Last week, the Federal Reserve surprised Wall Street and leaned on its conventional tools by reducing the federal funds target rate 50 basis points to a fresh target rate of 1% to 1.25%. It was the first time the Fed cut the federal funds rate between meetings since the financial crisis in 2008. The expectation is that this move, like other cuts before it, will steer the U.S. economy clear of a recession and bolster an ailing stock market.
But that's far from a guarantee.
Five reasons monetary policy isn't going to work this time
For one, the Fed isn't trying to repair a broken economy. It's attacking an exogenous shock to the economy by attempting to make capital cheaper. The problem here is that capital was already inexpensive and abundant prior to COVID-19 disrupting supply chains. Even if the Fed is successful in getting businesses to borrow cheaply and produce additional product, lower rates do nothing to calm consumer fears. In other words, it doesn't address the underlying problem of why consumers aren't buying, which is a combination of fear, uncertainty, or perhaps that they're quarantined or unable to work due to the spread of coronavirus in or near their community.

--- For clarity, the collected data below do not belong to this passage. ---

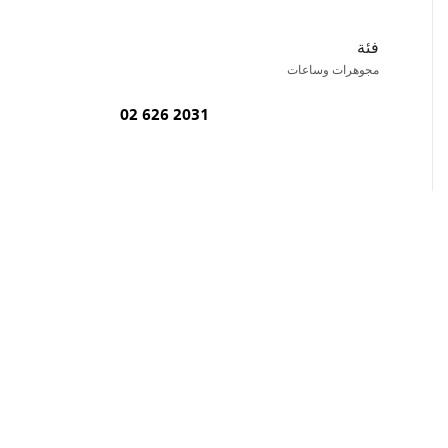
فئة
مجوهرات وساعات
02 626 2031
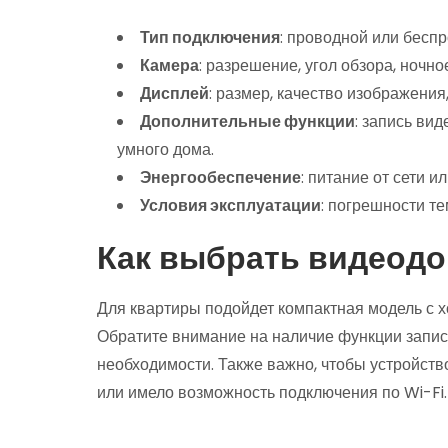
Тип подключения
: проводной или бесп
Камера
: разрешение, угол обзора, ночно
Дисплей
: размер, качество изображения
Дополнительные функции
: запись ви
умного дома.
Энергообеспечение
: питание от сети и
Условия эксплуатации
: погрешности те
Как выбрать видеод
Для квартиры подойдет компактная модель с
Обратите внимание на наличие функции запис
необходимости. Также важно, чтобы устройст
или имело возможность подключения по Wi-Fi.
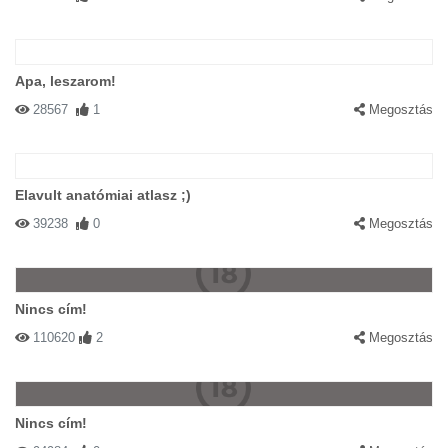
Apa, leszarom!
28567
1
Megosztás
Elavult anatómiai atlasz ;)
39238
0
Megosztás
Nincs cím!
110620
2
Megosztás
Nincs cím!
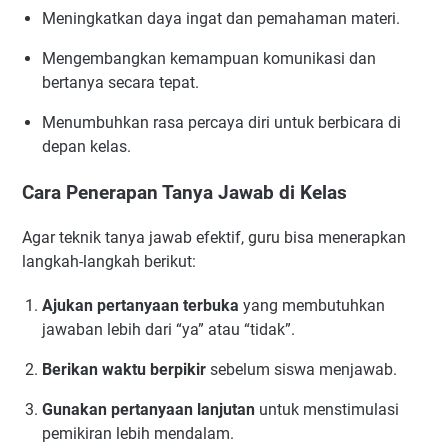
Meningkatkan daya ingat dan pemahaman materi.
Mengembangkan kemampuan komunikasi dan
bertanya secara tepat.
Menumbuhkan rasa percaya diri untuk berbicara di
depan kelas.
Cara Penerapan Tanya Jawab di Kelas
Agar teknik tanya jawab efektif, guru bisa menerapkan
langkah-langkah berikut:
Ajukan pertanyaan terbuka
yang membutuhkan
jawaban lebih dari “ya” atau “tidak”.
Berikan waktu berpikir
sebelum siswa menjawab.
Gunakan pertanyaan lanjutan
untuk menstimulasi
pemikiran lebih mendalam.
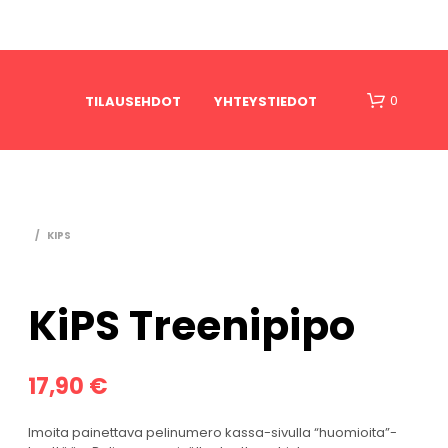
0
TILAUSEHDOT
YHTEYSTIEDOT
/
KIPS
KiPS Treenipipo
O
S
T
17,90
€
O
S
lmoita painettava pelinumero kassa-sivulla “huomioita”-
K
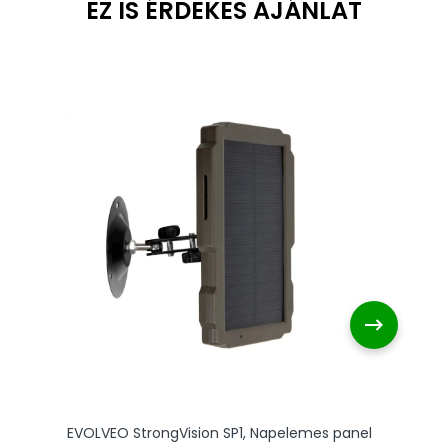
EVOLVEO StrongVision SP1, Napelemes panel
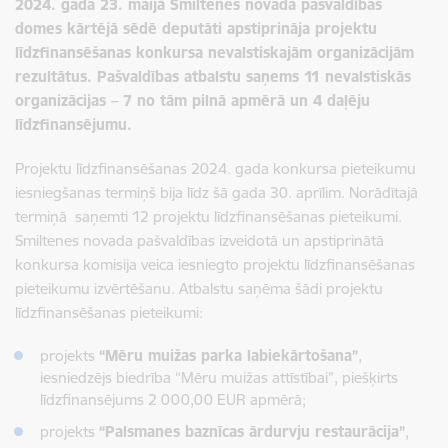
2024. gada 23. maijā Smiltenes novada pašvaldības
domes kārtējā sēdē deputāti apstiprināja projektu
līdzfinansēšanas konkursa nevalstiskajām organizācijām
rezultātus. Pašvaldības atbalstu saņems 11 nevalstiskās
organizācijas – 7 no tām pilnā apmērā un 4 daļēju
līdzfinansējumu.
Projektu līdzfinansēšanas 2024. gada konkursa pieteikumu
iesniegšanas termiņš bija līdz šā gada 30. aprīlim. Norādītajā
termiņā saņemti 12 projektu līdzfinansēšanas pieteikumi.
Smiltenes novada pašvaldības izveidotā un apstiprinātā
konkursa komisija veica iesniegto projektu līdzfinansēšanas
pieteikumu izvērtēšanu. Atbalstu saņēma šādi projektu
līdzfinansēšanas pieteikumi:
projekts
“Mēru muižas parka labiekārtošana”
,
iesniedzējs biedrība “Mēru muižas attīstībai”, piešķirts
līdzfinansējums 2 000,00 EUR apmērā;
projekts
“Palsmanes baznīcas ārdurvju restaurācija”
,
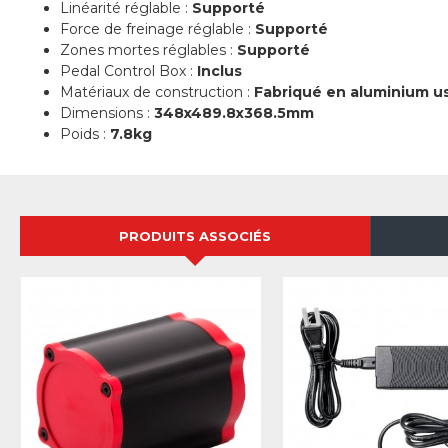
Linéarité réglable :
Supporté
Force de freinage réglable :
Supporté
Zones mortes réglables :
Supporté
Pedal Control Box :
Inclus
Matériaux de construction :
Fabriqué en aluminium u
Dimensions :
348x489.8x368.5mm
Poids :
7.8kg
PRODUITS ASSOCIÉS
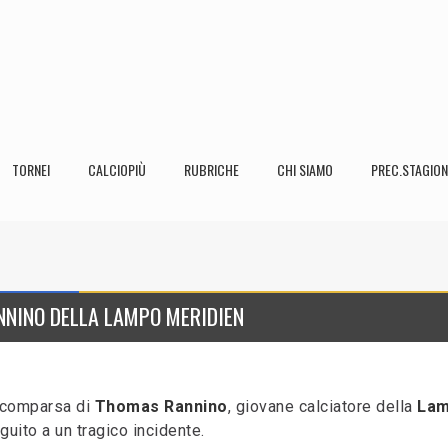
TORNEI
CALCIOPIÙ
RUBRICHE
CHI SIAMO
PREC.STAGION
NNINO DELLA LAMPO MERIDIEN
 scomparsa di
Thomas Rannino
, giovane calciatore della
La
guito a un tragico incidente.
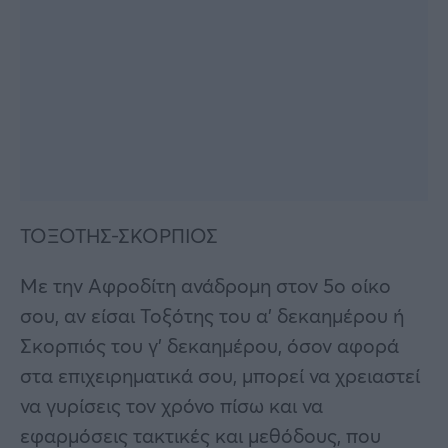
ΤΟΞΟΤΗΣ-ΣΚΟΡΠΙΟΣ
Με την Αφροδίτη ανάδρομη στον 5ο οίκο
σου, αν είσαι Τοξότης του α’ δεκαημέρου ή
Σκορπιός του γ’ δεκαημέρου, όσον αφορά
στα επιχειρηματικά σου, μπορεί να χρειαστεί
να γυρίσεις τον χρόνο πίσω και να
εφαρμόσεις τακτικές και μεθόδους, που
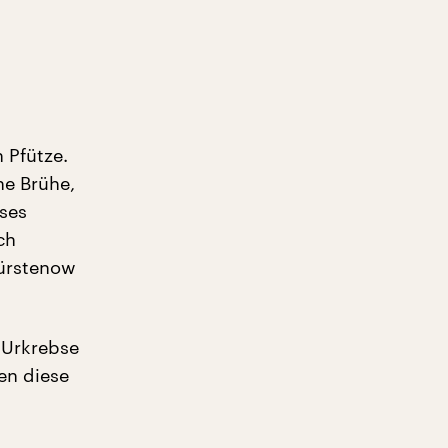
n Pfütze.
ne Brühe,
eses
ch
Fürstenow
 Urkrebse
en diese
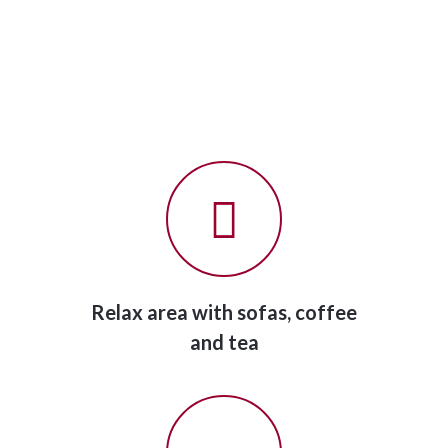
Relax area with sofas, coffee
and tea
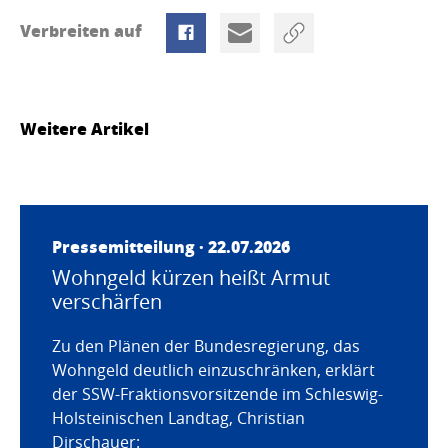
Verbreiten auf
Weitere Artikel
Pressemitteilung · 22.07.2026
Wohngeld kürzen heißt Armut
verschärfen
Zu den Plänen der Bundesregierung, das
Wohngeld deutlich einzuschränken, erklärt
der SSW-Fraktionsvorsitzende im Schleswig-
Holsteinischen Landtag, Christian
Dirschauer:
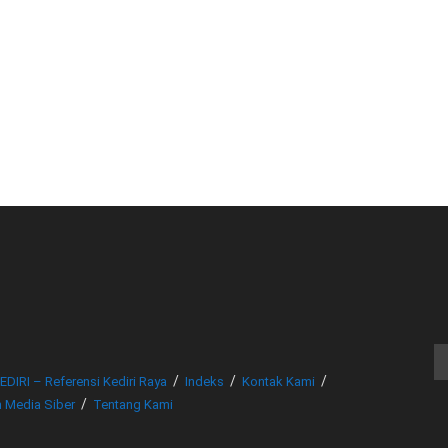
© www.beritakediri.com - Referensi Kediri Raya
EDIRI – Referensi Kediri Raya
Indeks
Kontak Kami
 Media Siber
Tentang Kami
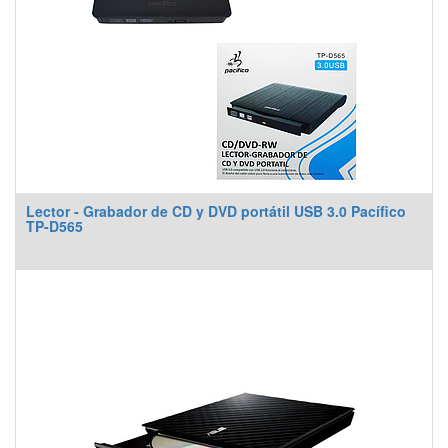
Lector - Grabador de CD y DVD portátil USB 3.0 Pacífico
TP-D565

Second, any sort of monetary action taken by the Fed typically takes anywhere from three months to two years to fully work its way into the U.S. economy. With emotions and fear in the driver's seat at the moment, there's simply nothing in the Fed's arsenal of conventional and nonconventional tools that will expedite these results. In case you haven't noticed, it took less than three weeks for the S&P 500 go from all-time closing high to being 1% away from an official bear market (a decline of 20% from a recent high).
Third, the Fed is reliant on backward-looking data. The nation's central bank isn't designed to respond to short-term economic threats, but rather guide the economy with a vision for what might happen one to five years down the road. Utilizing data that can sometimes be a month or two old can lead to overreactions by the Fed.
Fourth, the Fed is behind the eight-ball when it comes to cutting its federal funds rate this time around. Previous recessions have been dealt with by reducing the federal funds rate by an average of 500 basis points. But in its most recent monetary tightening cycle, the nation's central bank was never higher than a range of 2.25% to 2.5%. Another 100 basis points from where the Fed is now would put the federal funds rate back at its record low of 0% to 0.25%. The Fed simply doesn't have the tools or firepower to save the U.S. economy from a recession.
Fifth and finally, unconventional tools, should the Fed decide to go this route, have a mixed track record of success. Although the Fed is largely credited with abating the financial crisis more than a decade ago with QE, other central banks that have attempted to combat slowing growth or recessions with unconventional tools, such as Japan and the European Union, have been met with years of stagnant growth prospects.
Short story long, you can't count on the Fed to prevent a coronavirus panic-induced recession or bear market, if that's where we're headed.
Stay invested, even if the Fed can't save the stock market this time around
However -- and here comes a very important "however" -- investors would be wise to remain invested in the stock market throughout this period of volatility.
Historically, most stock market corrections tend to last for 3.5 months or less, from peak to trough, and every single correction in the S&P 500 since the beginning of 1950 has been completely erased by a bull-market rally.
What's more, many of the stock market's best days occur within very close proximity to its worst days. As noted, the Dow has had three of its largest single-day point gains mixed among its six largest single-session point losses in history over the past three weeks. Missing out on even a small handful of these big gains can significantly reduce your potential to compound your wealth over time.
No matter what the stock market has thrown at investors over the years, they've been rewarded for their patience. Thus, as the Fed scrambles for answers, remain calm and stick to your investing game plan. History pretty decisively shows that it'll all work out in the long run.